Saturday, May 05, 2007

An Unwanted Journey: Day 0527 - Living with, and possibly dying from, cancer

One of the cancer blogs I read daily is called My Cancer by Leroy Sievers of NPR. Leroy is battling metastatic colon cancer. A couple days ago he wrote about the specter of death (Leroy will be interviewed by Ted Koppel on Living with Cancer on the Discovery Channel tomorrow night at 6:00 pm). One of his messages was,

“I think the biggest thing that separates us from the people who don't live in cancer world is not the pain, not the treatments, not the fear or sadness. It's that we have a pretty good idea of what's going to kill us, and a pretty good idea of when that might happen. Some of the mystery is taken away.”

A year ago today, I was released from hospital for the third time after my surgery on March 28th. I was weak, afraid, vulnerable, and wondering whether it would be hours, days, weeks, months, or possibly years before I was admitted into hospital again. There were times in the hospital bed when I felt as though death was staring me directly in the face, when I wondered if my wife and I would ever have time to plan retirement together, if I would ever see my sons married and starting their own families, if I would ever be able to think about ordinary things again. Death was my constant companion, it seemed.

Death didn't seem, as Leroy says, very mysterious to me at all. I knew its perfume. I knew what its shadow looked like. I knew a little of its icy touch.

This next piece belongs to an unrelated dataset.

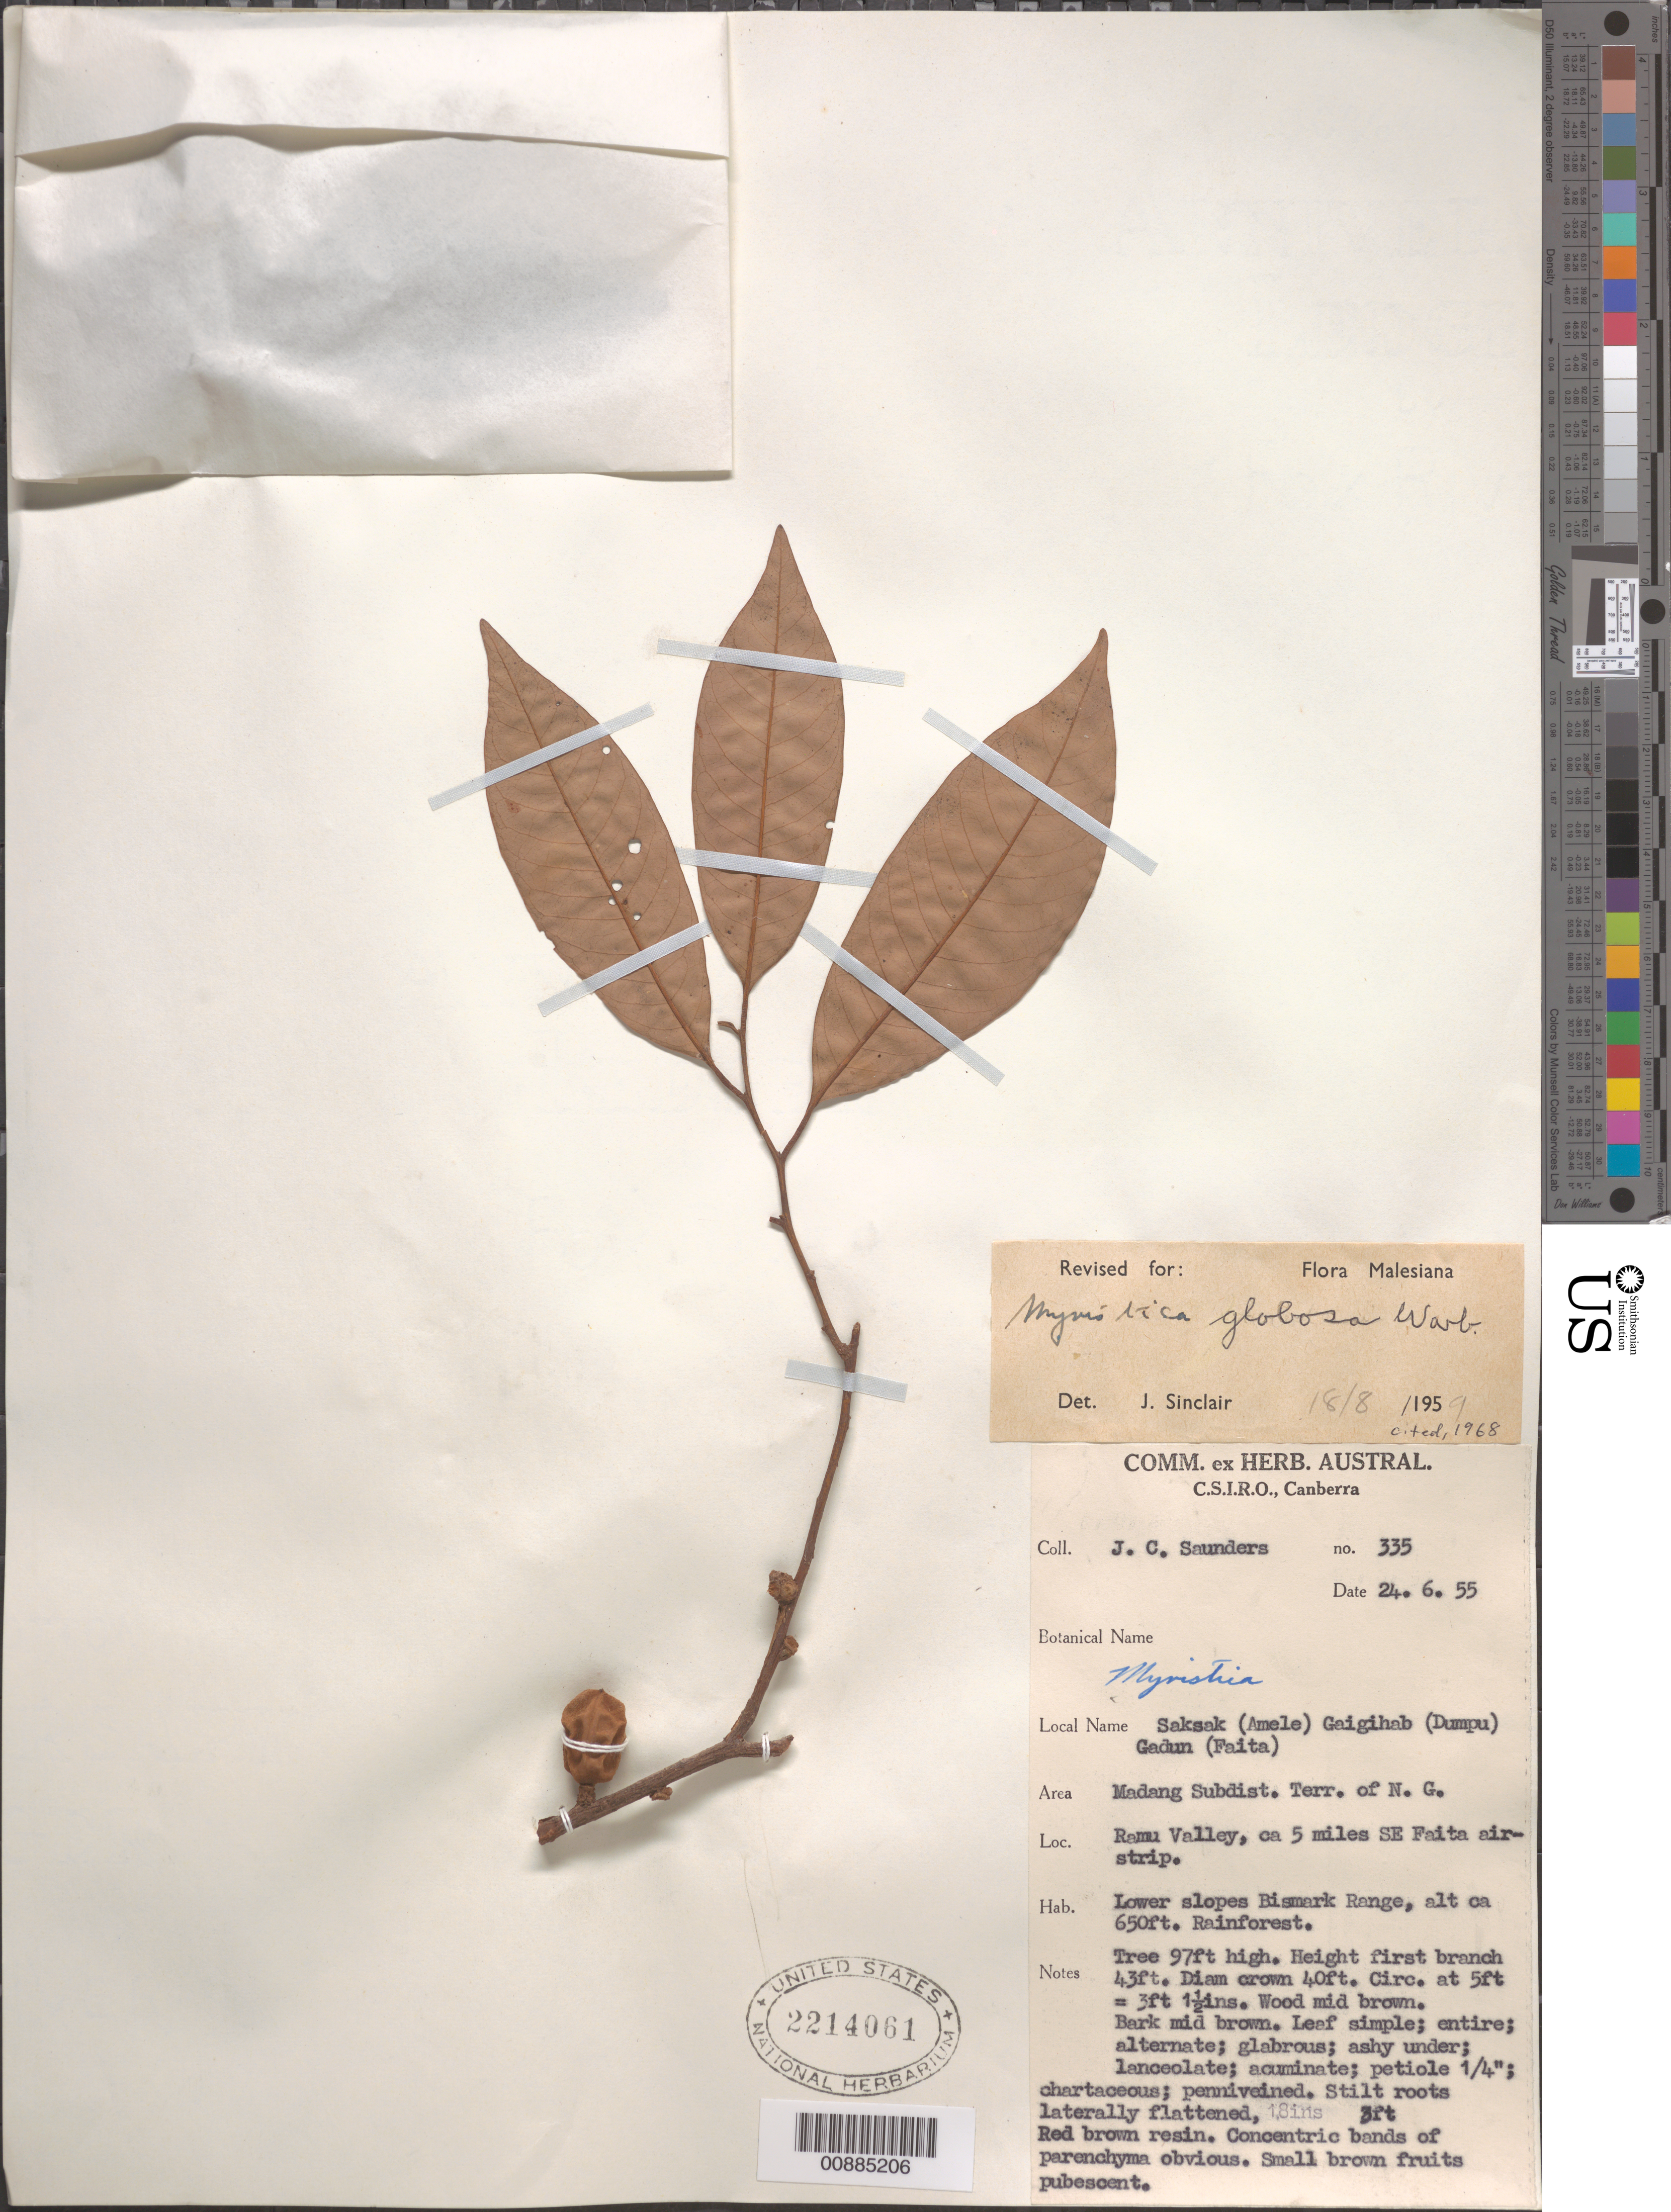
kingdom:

If you had happened to visit me at that time, and if you had thought to comfort me by talking about life after death, the joys of heaven, and the safety of being in the arms of God ... well, it wouldn't have provided any comfort at all. It would have been, at best, a pleasing fantasy ... pleasing to you maybe.

Today, one year later, I still find absolutely no comfort in themes of life after death. But I've touched the elephant in the room from trunk to tail and think I have a pretty good grasp of the many perspectives of the various blind men describing that elephant.

If I were to visit you in a hospital bed as you too fought cancer and wondered about the specter, guaranteed I wouldn't talk about heaven and hell and safety in the bosom of the Lord. No, I'd take a far simpler and, I think, more honest approach. I'd listen and tell you something about my own experiences, if it was apparent that you really wanted to hear about them. I'd watch you carefully for signs of fatigue and for hints about what I could offer in the moment. Maybe a glass of water, maybe help flagging down a nurse for your meds to be delivered on time, instead of thirty minutes late.

If it made sense at the time, we might talk about hope, about treatment, about your family, about all the good things that make our lives worth living in the first place. I'd make the visit short, but I'd promise to see you again tomorrow.

I can't be there for her, but I wish I could do those things for my aunt right now as she rests in a hospital bed out west. Two days ago, her pathology report came back positive for cancer in the lymph node in her groin, the biopsy being taken during her surgery when part of her foot was amputated for an aggressive melanoma.

Yesterday, my wife and I celebrated our 34th wedding anniversary, recalling last year at this time, wondering if I will ever feel normal again (something which doesn't seem to be happening with the continuing neuropathy in my feet, rectal bleeding at the strangest times, and almost omnipresent discomfort in my bottom), but so thankful that we have had another year together. And the prospects for yet another year together in reasonably good health look good. That in itself would be a comfort to my aunt, seeing me recovering and thinking about the future. That would definitely comfort her. That's just the kind of woman she is.